Professor Yoshihisa Yamamoto: Coherent Computing by OPO Phase Transition
NASA Ames is an agency leader in high-performance computing. The laboratory at the NASA Advanced Supercomputing (NAS) facility houses a 512-qubit D-Wave Two quantum computer which may someday dramatically improve the agency¹s ability to solve difficult optimization problems for missions in aeronautics, Earth and space sciences, and space exploration. In this talk, combinatorial optimization problems were discussed in light of this pursuit.
Abstract:
Combinatorial optimization problems are ubiquitous in our modern life. Most of those problems belong to NP-hard or NP-complete class, for which no efficient classical or quantum algorithm has been discovered so far. A three-dimensional Ising model, which is a mathematical abstraction of spin glasses, is a classic example of NP-hard problems.
In this talk, a degenerate optical parametric oscillator (OPO) network is proposed as a coherent Ising machine. We experimentally demonstrate the machine can find the ground state of the M=4 MAX-CUT-3 (Ising) problem. The underlying mechanism of the OPO network originates from the bistable phase transition of each OPO and the preference of the OPO network in selecting the particular phase configuration with the minimum network loss. Various optical techniques will be discussed toward scalable systems, such as a fiber based ring cavity, time-division-multiplexed OPO pulses, and quantum feedback control. The future prospect of coherent computing will be discussed.
Biography:
Born in Japan in 1950, Professor Yoshihisa Yamamoto got his Ph.D. degree from the University of Tokyo in 1978. In 1978 he joined the Basic Research Laboratory of Nippon Telegraph and Telephone Corporation (NTT-BRL), where he initiated the exploratory research on coherent optical communications and semiconductor optical amplifiers.

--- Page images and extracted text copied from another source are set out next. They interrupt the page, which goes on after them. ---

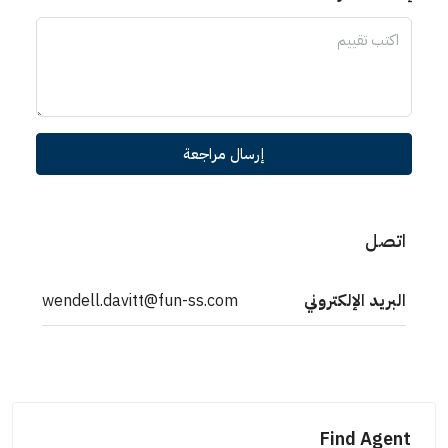
إرسال مراجعة
اتصل
البريد الإلكتروني
wendell.davitt@fun-ss.com
Find Agent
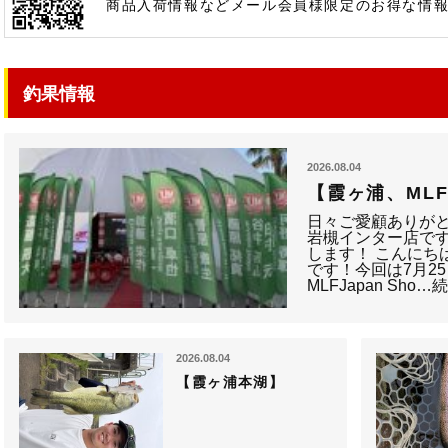
商品入荷情報などメール会員様限定のお得な情
釣果情報
2026.08.04
【霞ヶ浦、ML
日々ご愛顧ありがと
岩槻インター店です
します！ こんにち
です！今回は7月2
MLFJapan Sho…
2026.08.04
【霞ヶ浦本湖】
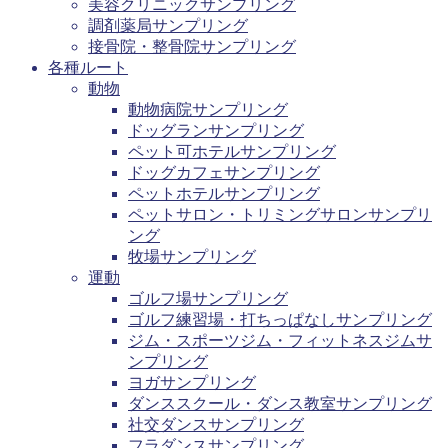
美容クリニックサンプリング
調剤薬局サンプリング
接骨院・整骨院サンプリング
各種ルート
動物
動物病院サンプリング
ドッグランサンプリング
ペット可ホテルサンプリング
ドッグカフェサンプリング
ペットホテルサンプリング
ペットサロン・トリミングサロンサンプリ
ング
牧場サンプリング
運動
ゴルフ場サンプリング
ゴルフ練習場・打ちっぱなしサンプリング
ジム・スポーツジム・フィットネスジムサ
ンプリング
ヨガサンプリング
ダンススクール・ダンス教室サンプリング
社交ダンスサンプリング
フラダンスサンプリング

In 1982-1983, he was a visiting scientist with the late Professor Hermann A. Haus at M.I.T. After he came back to NTT in 1983, he became the YAMAMOTO research group leader at NTT-BRL and started the research on fundamental quantum optics and quantum information science. He demonstrated the squeezed states of light directly from pump-noise-suppressed semiconductor lasers and the controlled spontaneous emission in semiconductor microcavities in mid 1980s for the first time. In 1992 he was appointed as a Professor of Applied Physics and Electrical Engineering at Stanford University, where he has worked on dynamical condensation of exciton-polaritons, single photon generation and spin-based quantum information processing.